▶ **EXERCISE PROMPT**:
Please return exactly the lines from the one containing "To investigate the" through the end of the records, including both.

▶ **TASK INPUTS**:
◆ ◆ ◆ ◆

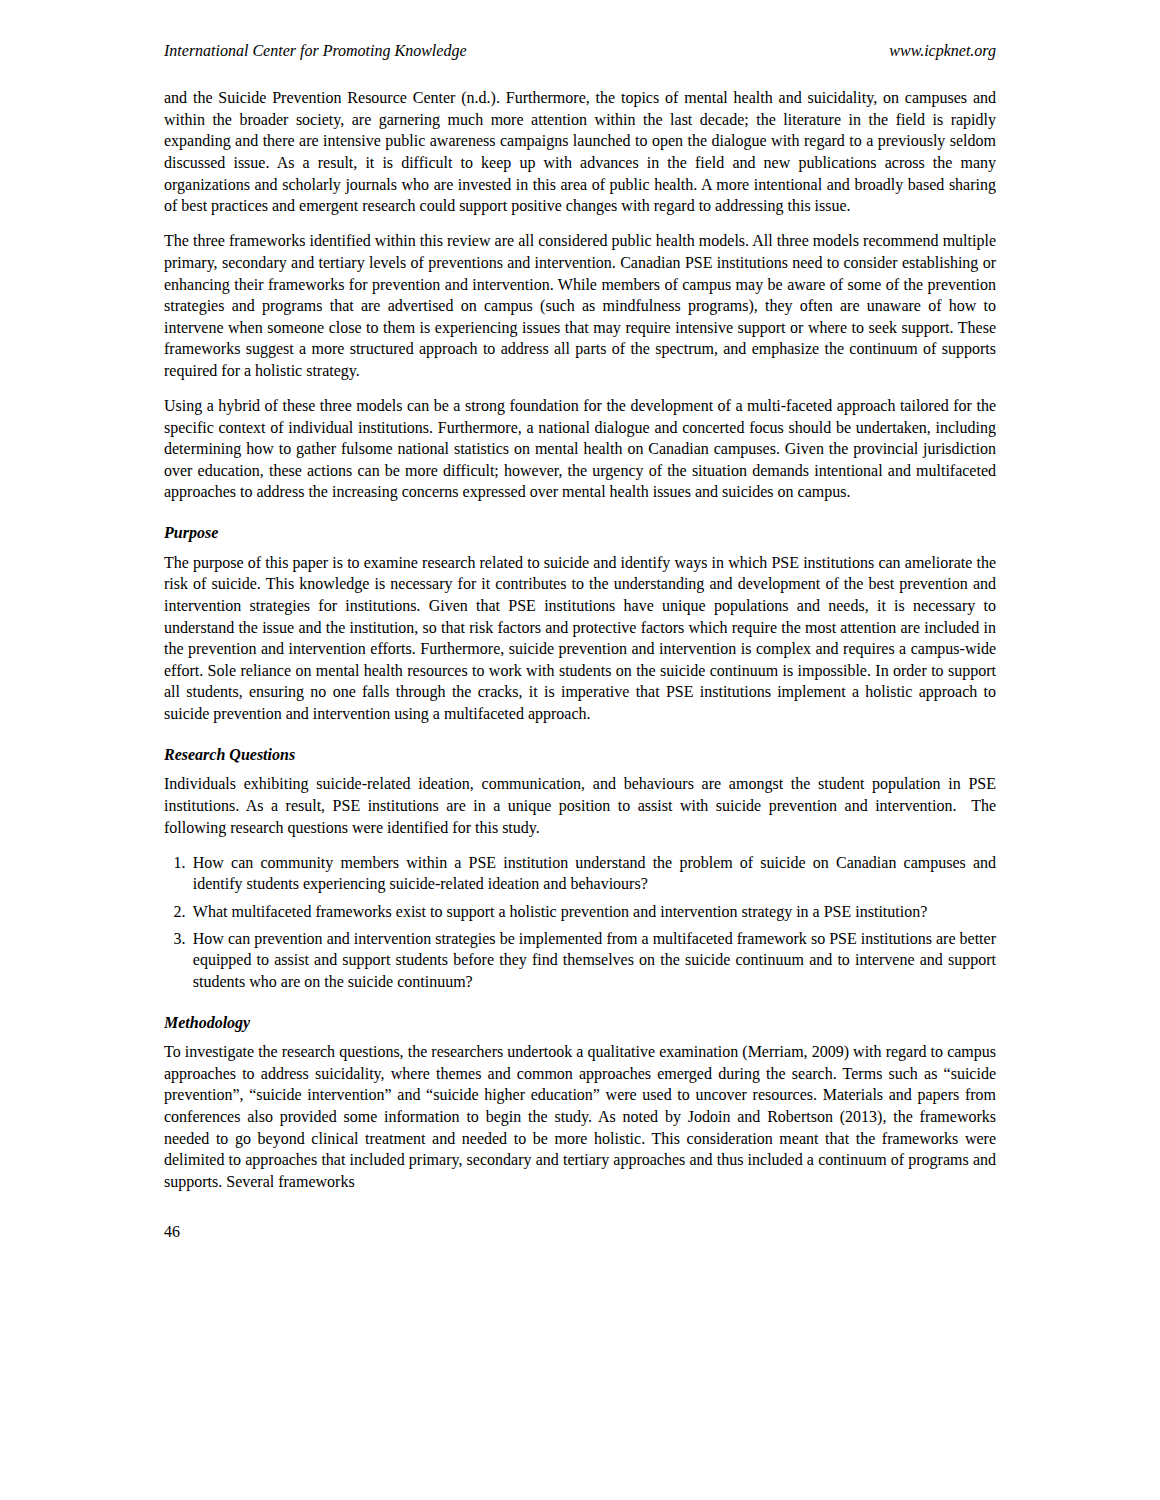International Center for Promoting Knowledge www.icpknet.org
and the Suicide Prevention Resource Center (n.d.). Furthermore, the topics of mental health and suicidality, on campuses and within the broader society, are garnering much more attention within the last decade; the literature in the field is rapidly expanding and there are intensive public awareness campaigns launched to open the dialogue with regard to a previously seldom discussed issue. As a result, it is difficult to keep up with advances in the field and new publications across the many organizations and scholarly journals who are invested in this area of public health. A more intentional and broadly based sharing of best practices and emergent research could support positive changes with regard to addressing this issue.
The three frameworks identified within this review are all considered public health models. All three models recommend multiple primary, secondary and tertiary levels of preventions and intervention. Canadian PSE institutions need to consider establishing or enhancing their frameworks for prevention and intervention. While members of campus may be aware of some of the prevention strategies and programs that are advertised on campus (such as mindfulness programs), they often are unaware of how to intervene when someone close to them is experiencing issues that may require intensive support or where to seek support. These frameworks suggest a more structured approach to address all parts of the spectrum, and emphasize the continuum of supports required for a holistic strategy.
Using a hybrid of these three models can be a strong foundation for the development of a multi-faceted approach tailored for the specific context of individual institutions. Furthermore, a national dialogue and concerted focus should be undertaken, including determining how to gather fulsome national statistics on mental health on Canadian campuses. Given the provincial jurisdiction over education, these actions can be more difficult; however, the urgency of the situation demands intentional and multifaceted approaches to address the increasing concerns expressed over mental health issues and suicides on campus.
Purpose
The purpose of this paper is to examine research related to suicide and identify ways in which PSE institutions can ameliorate the risk of suicide. This knowledge is necessary for it contributes to the understanding and development of the best prevention and intervention strategies for institutions. Given that PSE institutions have unique populations and needs, it is necessary to understand the issue and the institution, so that risk factors and protective factors which require the most attention are included in the prevention and intervention efforts. Furthermore, suicide prevention and intervention is complex and requires a campus-wide effort. Sole reliance on mental health resources to work with students on the suicide continuum is impossible. In order to support all students, ensuring no one falls through the cracks, it is imperative that PSE institutions implement a holistic approach to suicide prevention and intervention using a multifaceted approach.
Research Questions
Individuals exhibiting suicide-related ideation, communication, and behaviours are amongst the student population in PSE institutions. As a result, PSE institutions are in a unique position to assist with suicide prevention and intervention. The following research questions were identified for this study.
How can community members within a PSE institution understand the problem of suicide on Canadian campuses and identify students experiencing suicide-related ideation and behaviours?
What multifaceted frameworks exist to support a holistic prevention and intervention strategy in a PSE institution?
How can prevention and intervention strategies be implemented from a multifaceted framework so PSE institutions are better equipped to assist and support students before they find themselves on the suicide continuum and to intervene and support students who are on the suicide continuum?
Methodology
To investigate the research questions, the researchers undertook a qualitative examination (Merriam, 2009) with regard to campus approaches to address suicidality, where themes and common approaches emerged during the search. Terms such as “suicide prevention”, “suicide intervention” and “suicide higher education” were used to uncover resources. Materials and papers from conferences also provided some information to begin the study. As noted by Jodoin and Robertson (2013), the frameworks needed to go beyond clinical treatment and needed to be more holistic. This consideration meant that the frameworks were delimited to approaches that included primary, secondary and tertiary approaches and thus included a continuum of programs and supports. Several frameworks
46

◆ ◆ ◆ ◆

▶ **EXERCISE OUTPUT**:
To investigate the research questions, the researchers undertook a qualitative examination (Merriam, 2009) with regard to campus approaches to address suicidality, where themes and common approaches emerged during the search. Terms such as “suicide prevention”, “suicide intervention” and “suicide higher education” were used to uncover resources. Materials and papers from conferences also provided some information to begin the study. As noted by Jodoin and Robertson (2013), the frameworks needed to go beyond clinical treatment and needed to be more holistic. This consideration meant that the frameworks were delimited to approaches that included primary, secondary and tertiary approaches and thus included a continuum of programs and supports. Several frameworks
46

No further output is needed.